Australian Richard Flanagan wins Booker fiction prize with ‘The Narrow Road to the Deep North’

By Jill Lawless, The Associated Press

LONDON – Australian writer Richard Flanagan won the Booker Prize on Tuesday with a visceral book about wartime brutality and its aftermath — a novel the head of the judging team said was as powerful as a kick in the stomach.

Flanagan drew on his father’s experiences as a World War II prisoner of the Japanese for “The Narrow Road to the Deep North,” which centres on the Burma Death Railway, built with forced labour at the cost of tens of thousands of lives.

Named after a classic work of Japanese literature, the book is dedicated to Flanagan’s father — referred to by his prisoner number, 335 — who died at the age of 98 shortly after his son finished the manuscript.

Flanagan said that he and his five siblings grew up “children of the Death Railway. We carried in consequence many incommunicable things.”

“I realized at a certain point if I was to continue writing I would have to write this book,” said Flanagan, whose credits include five previous novels and work on the screenplay to Baz Luhrman’s “Australia.”

He said the novel was not his father’s story, “because that would have been a failure. … He trusted me to write a book that might be true.”

Flanagan is the third Australian to take the award, after Thomas Kenneally and Peter Carey, and his victory disappointed those who hoped to see an American win in the first year U.S. authors are eligible.

Philosopher A.C. Grayling, who chaired the panel of judges, praised the “profoundly intelligent humanity” and “excoriating” descriptions of suffering in Flanagan’s novel.

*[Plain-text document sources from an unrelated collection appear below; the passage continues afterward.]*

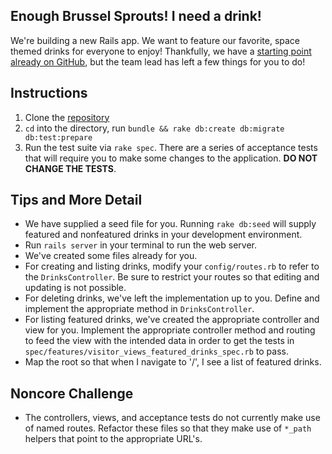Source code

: ## Enough Brussel Sprouts! I need a drink!

We're building a new Rails app. We want to feature our favorite, space themed drinks for everyone to enjoy! Thankfully, we have a [starting point already on GitHub][launchtails-gh], but the team lead has left a few things for you to do!

## Instructions

1. Clone the [repository][launchtails-gh]
2. `cd` into the directory, run `bundle && rake db:create db:migrate db:test:prepare`
3. Run the test suite via `rake spec`. There are a series of acceptance tests that will require you to make some changes to the application. **DO NOT CHANGE THE TESTS**.

## Tips and More Detail

* We have supplied a seed file for you. Running `rake db:seed` will supply featured and nonfeatured drinks in your development environment.
* Run `rails server` in your terminal to run the web server.
* We've created some files already for you.
* For creating and listing drinks, modify your `config/routes.rb` to refer to the `DrinksController`. Be sure to restrict your routes so that editing and updating is not possible.
* For deleting drinks, we've left the implementation up to you. Define and implement the appropriate method in `DrinksController`.
* For listing featured drinks, we've created the appropriate controller and view for you. Implement the appropriate controller method and routing to feed the view with the intended data in order to get the tests in `spec/features/visitor_views_featured_drinks_spec.rb` to pass.
* Map the root so that when I navigate to '/', I see a list of featured drinks.

## Noncore Challenge

* The controllers, views, and acceptance tests do not currently make use of named routes. Refactor these files so that they make use of `*_path` helpers that point to the appropriate URL's.

[launchtails-gh]: https://github.com/LaunchAcademy/launchtails
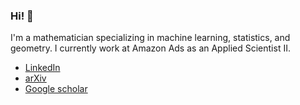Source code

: ### Hi! 👋
 
I'm a mathematician specializing in machine learning, statistics, and geometry. I currently work at Amazon Ads as an Applied Scientist II.

- [LinkedIn](https://linkedin.com/in/lanej5)
- [arXiv](https://arxiv.org/a/lane_j_2.html)
- [Google scholar](https://scholar.google.ca/citations?user=atcyxVwAAAAJ&hl=en)
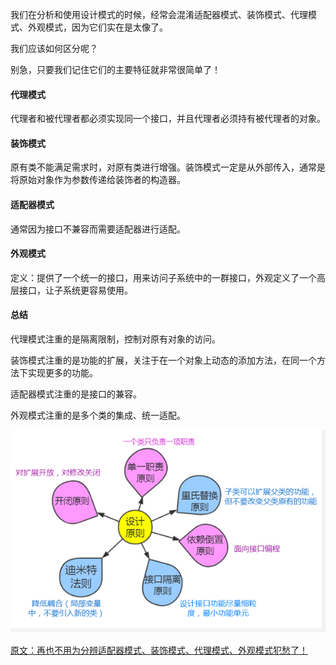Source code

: 我们在分析和使用设计模式的时候，经常会混淆适配器模式、装饰模式、代理模式、外观模式，因为它们实在是太像了。

我们应该如何区分呢？

别急，只要我们记住它们的主要特征就非常很简单了！

#### 代理模式

代理者和被代理者都必须实现同一个接口，并且代理者必须持有被代理者的对象。

#### 装饰模式

原有类不能满足需求时，对原有类进行增强。装饰模式一定是从外部传入，通常是将原始对象作为参数传递给装饰者的构造器。

#### 适配器模式

通常因为接口不兼容而需要适配器进行适配。

#### 外观模式

定义：提供了一个统一的接口，用来访问子系统中的一群接口，外观定义了一个高层接口，让子系统更容易使用。

#### 总结

代理模式注重的是隔离限制，控制对原有对象的访问。

装饰模式注重的是功能的扩展，关注于在一个对象上动态的添加方法，在同一个方法下实现更多的功能。

适配器模式注重的是接口的兼容。

外观模式注重的是多个类的集成、统一适配。

![image-20220627172811097](../images/设计模式6大原则.png)

[原文：再也不用为分辨适配器模式、装饰模式、代理模式、外观模式犯愁了！](https://blog.csdn.net/u011578734/article/details/113745223)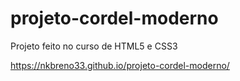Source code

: # projeto-cordel-moderno
Projeto feito no curso de HTML5 e CSS3

https://nkbreno33.github.io/projeto-cordel-moderno/
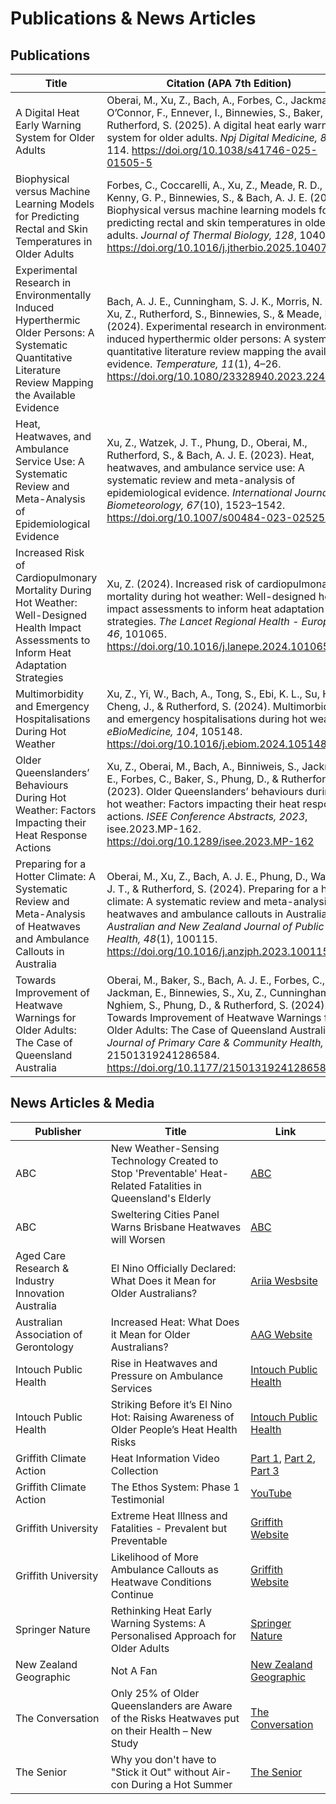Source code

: # Publications & News Articles

## Publications

| Title | Citation (APA 7th Edition) | Link |
|---|---|---|
| A Digital Heat Early Warning System for Older Adults | Oberai, M., Xu, Z., Bach, A., Forbes, C., Jackman, E., O’Connor, F., Ennever, I., Binnewies, S., Baker, S., & Rutherford, S. (2025). A digital heat early warning system for older adults. *Npj Digital Medicine, 8(1)*, 114. https://doi.org/10.1038/s41746-025-01505-5 | [DOI](https://doi.org/10.1038/s41746-025-01505-5) |
| Biophysical versus Machine Learning Models for Predicting Rectal and Skin Temperatures in Older Adults | Forbes, C., Coccarelli, A., Xu, Z., Meade, R. D., Kenny, G. P., Binnewies, S., & Bach, A. J. E. (2025). Biophysical versus machine learning models for predicting rectal and skin temperatures in older adults. *Journal of Thermal Biology, 128*, 104078. https://doi.org/10.1016/j.jtherbio.2025.104078 | [DOI](https://doi.org/10.1016/j.jtherbio.2025.104078) |
| Experimental Research in Environmentally Induced Hyperthermic Older Persons: A Systematic Quantitative Literature Review Mapping the Available Evidence | Bach, A. J. E., Cunningham, S. J. K., Morris, N. R., Xu, Z., Rutherford, S., Binnewies, S., & Meade, R. D. (2024). Experimental research in environmentally induced hyperthermic older persons: A systematic quantitative literature review mapping the available evidence. *Temperature, 11*(1), 4–26. https://doi.org/10.1080/23328940.2023.2242062 | [DOI](https://doi.org/10.1080/23328940.2023.2242062) |
| Heat, Heatwaves, and Ambulance Service Use: A Systematic Review and Meta-Analysis of Epidemiological Evidence | Xu, Z., Watzek, J. T., Phung, D., Oberai, M., Rutherford, S., & Bach, A. J. E. (2023). Heat, heatwaves, and ambulance service use: A systematic review and meta-analysis of epidemiological evidence. *International Journal of Biometeorology, 67*(10), 1523–1542. https://doi.org/10.1007/s00484-023-02525-0 | [DOI](https://doi.org/10.1007/s00484-023-02525-0) |
| Increased Risk of Cardiopulmonary Mortality During Hot Weather: Well-Designed Health Impact Assessments to Inform Heat Adaptation Strategies | Xu, Z. (2024). Increased risk of cardiopulmonary mortality during hot weather: Well-designed health impact assessments to inform heat adaptation strategies. *The Lancet Regional Health - Europe, 46*, 101065. https://doi.org/10.1016/j.lanepe.2024.101065 | [DOI](https://doi.org/10.1016/j.lanepe.2024.101065) |
| Multimorbidity and Emergency Hospitalisations During Hot Weather | Xu, Z., Yi, W., Bach, A., Tong, S., Ebi, K. L., Su, H., Cheng, J., & Rutherford, S. (2024). Multimorbidity and emergency hospitalisations during hot weather. *eBioMedicine, 104*, 105148. https://doi.org/10.1016/j.ebiom.2024.105148 | [DOI](https://doi.org/10.1016/j.ebiom.2024.105148) |
| Older Queenslanders’ Behaviours During Hot Weather: Factors Impacting their Heat Response Actions | Xu, Z., Oberai, M., Bach, A., Binniweis, S., Jackman, E., Forbes, C., Baker, S., Phung, D., & Rutherford, S. (2023). Older Queenslanders’ behaviours during hot weather: Factors impacting their heat response actions. *ISEE Conference Abstracts, 2023*, isee.2023.MP-162. https://doi.org/10.1289/isee.2023.MP-162 | [DOI](https://doi.org/10.1289/isee.2023.MP-162) |
| Preparing for a Hotter Climate: A Systematic Review and Meta-Analysis of Heatwaves and Ambulance Callouts in Australia | Oberai, M., Xu, Z., Bach, A. J. E., Phung, D., Watzek, J. T., & Rutherford, S. (2024). Preparing for a hotter climate: A systematic review and meta-analysis of heatwaves and ambulance callouts in Australia. *Australian and New Zealand Journal of Public Health, 48*(1), 100115. https://doi.org/10.1016/j.anzjph.2023.100115 | [DOI](https://doi.org/10.1016/j.anzjph.2023.100115) |
| Towards Improvement of Heatwave Warnings for Older Adults: The Case of Queensland Australia | Oberai, M., Baker, S., Bach, A. J. E., Forbes, C., Jackman, E., Binnewies, S., Xu, Z., Cunningham, S., Nghiem, S., Phung, D., & Rutherford, S. (2024). Towards Improvement of Heatwave Warnings for Older Adults: The Case of Queensland Australia. *Journal of Primary Care & Community Health, 15*, 21501319241286584. https://doi.org/10.1177/21501319241286584 | [DOI](https://doi.org/10.1177/21501319241286584) |

## News Articles & Media

| Publisher | Title | Link |
|---|---|---|
| ABC | New Weather-Sensing Technology Created to Stop 'Preventable' Heat-Related Fatalities in Queensland's Elderly | [ABC](https://www.abc.net.au/news/2023-10-14/qld-heat-sensor-weather-tempreture-heatstroke-heatwave-ethos/102956974) |
| ABC | Sweltering Cities Panel Warns Brisbane Heatwaves will Worsen | [ABC](https://www.abc.net.au/news/2024-02-14/brisbane-heatwaves-will-worsen-sweltering-cities-says/103460350) |
| Aged Care Research & Industry Innovation Australia | El Nino Officially Declared: What Does it Mean for Older Australians? | [Ariia Wesbsite](https://www.ariia.org.au/knowledge-implementation-hub/resources/el-nino-officially-declared-what-does-it-mean-older) |
| Australian Association of Gerontology | Increased Heat: What Does it Mean for Older Australians? | [AAG Website](https://aag.asn.au/Web/Stay-Informed/AAG-500/What-increased-heat-means-for-older-Australians.aspx) |
| Intouch Public Health | Rise in Heatwaves and Pressure on Ambulance Services | [Intouch Public Health](https://intouchpublichealth.net.au/rise-in-heatwaves-and-pressure-on-ambulance-services/) |
| Intouch Public Health | Striking Before it’s El Nino Hot: Raising Awareness of Older People’s Heat Health Risks | [Intouch Public Health](https://intouchpublichealth.net.au/striking-before-its-el-nino-hot-raising-awareness-of-older-peoples-heat-health-risks/) |
| Griffith Climate Action | Heat Information Video Collection | [Part 1](https://www.youtube.com/watch?v=qjhvok5VXBA), [Part 2](https://www.youtube.com/watch?v=N7GuYObkhLA), [Part 3](https://www.youtube.com/watch?v=ZCZ73fkbq4o) |
| Griffith Climate Action | The Ethos System: Phase 1 Testimonial | [YouTube](https://www.youtube.com/watch?v=O1iXZhQ2row) |
| Griffith University | Extreme Heat Illness and Fatalities - Prevalent but Preventable | [Griffith Website](https://www.griffith.edu.au/research/impact/extreme-heat-illness-and-fatalities) |
| Griffith University | Likelihood of More Ambulance Callouts as Heatwave Conditions Continue | [Griffith Website](https://news.griffith.edu.au/2024/01/29/likelihood-of-more-ambulance-callouts-as-heatwave-conditions-continue/) |
| Springer Nature | Rethinking Heat Early Warning Systems: A Personalised Approach for Older Adults | [Springer Nature](https://communities.springernature.com/posts/rethinking-heat-early-warning-systems-a-personalised-approach-for-older-adults) |
| New Zealand Geographic | Not A Fan | [New Zealand Geographic](https://www.nzgeo.com/stories/not-a-fan/) |
| The Conversation | Only 25% of Older Queenslanders are Aware of the Risks Heatwaves put on their Health – New Study | [The Conversation](https://theconversation.com/only-25-of-older-queenslanders-are-aware-of-the-risks-heatwaves-put-on-their-health-new-study-238875) |
| The Senior | Why you don't have to "Stick it Out" without Air-con During a Hot Summer | [The Senior](https://www.thesenior.com.au/story/8885030/how-older-australians-can-stay-cool-in-summer-with-ethos-project/) |
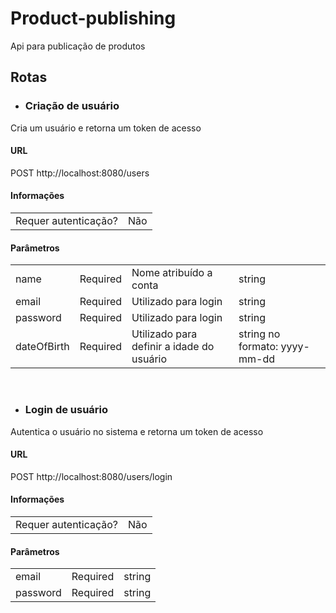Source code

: # Product-publishing
Api para publicação de produtos


## Rotas

- ### Criação de usuário

Cria um usuário e retorna um token de acesso

#### URL

POST http://localhost:8080/users

#### Informações

<table>
  <tr>
    <td>Requer autenticação?</td>
    <td>Não</td>
  </tr>
</table>

#### Parâmetros

<table>
  <tr>
    <td>name</td>
    <td>Required</td>
    <td>Nome atribuído a conta</td>
    <td>string</td>
  </tr>
  <tr>
    <td>email</td>
    <td>Required</td>
    <td>Utilizado para login</td>
    <td>string</td>
  </tr>
  <tr>
    <td>password</td>
    <td>Required</td>
    <td>Utilizado para login</td>
    <td>string</td>
  </tr>
  <tr>
    <td>dateOfBirth</td>
    <td>Required</td>
    <td>Utilizado para definir a idade do usuário</td>
    <td>string no formato: yyyy-mm-dd</td>
  </tr>
</table>

<br/>

- ### Login de usuário

Autentica o usuário no sistema e retorna um token de acesso

#### URL

POST http://localhost:8080/users/login

#### Informações

<table>
  <tr>
    <td>Requer autenticação?</td>
    <td>Não</td>
  </tr>
</table>

#### Parâmetros

<table>
  <tr>
    <td>email</td>
    <td>Required</td>
    <td>string</td>
  </tr>
  <tr>
    <td>password</td>
    <td>Required</td>
    <td>string</td>
  </tr>
</table>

He said the book, which moves from Tasmania to southeast Asia to Japan, explored “the loss of a love and then the loss of comrades” and the trauma of having to live with such an overwhelming experience.

“If you are made a hero by your country but you don’t feel like one — that is explored so wonderfully well in this novel,” he said.

Greyling said it was “the sort of book that kicks you so hard in the stomach” that it is difficult to move on.

Flanagan, 53, was given his trophy and 50,000 pound ($80,000) winner’s check by Prince Charles’ wife Camilla, Duchess of Cornwall, after a black-tie dinner in London’s medieval Guildhall. He greeted the royal with a protocol-busting hug. “Well, she seemed a sweet woman and she was very nice,” Flanagan said.

This was the first year writers of all nationalities have been eligible for the Booker, previously open only to authors from Britain, Ireland and the Commonwealth of dozens of former British colonies, including Australia.

U.S. writers Joshua Ferris and Karen Joy Fowler were among the six finalists. Ferris’ cyber-identity tale “To Rise Again at a Decent Hour” and Fowler’s unusual family story “We Are All Completely Beside Ourselves” were shortlisted alongside Flanagan and three novels by British writers — Ali Smith’s dual-narrative story “How to Be Both,” Howard Jacobson’s dystopian “J” and Neel Mukherjee’s Calcutta-set “The Lives of Others.”

Winning the Booker guarantees a boost in profile and sales, and can transform careers. When Hilary Mantel won for “Wolf Hall” in 2009, she went from modestly successful novelist to literary superstar.

Last year’s winner, New Zealand writer Eleanor Catton, has seen her 900-page novel “The Luminaries” sell 500,000 copies around the world.

Jonathan Ruppin of bookstore chain Foyles said Flanagan’s book should be a strong seller. He said it was “one of the truly great winners of the prize, one that will be widely read not least because it’s impossible to lay aside completely and forget.”

Some British writers had expressed fears that the change in eligibility could lead to U.S. dominance of the 46-year-old award, officially named the Man Booker Prize after its sponsor, financial services firm Man Group PLC.

Greyling said Flanagan’s victory should put a stop to chatter about an American invasion.

“There is a very powerful cohort of contemporary American writers, but neither the longlist nor the shortlist was overwhelmed by them,” he said.

Flanagan said boundaries had no place in literature.

“To talk about Australian novelists makes as much sense as talking about Angolan chiropodists to me,” he said.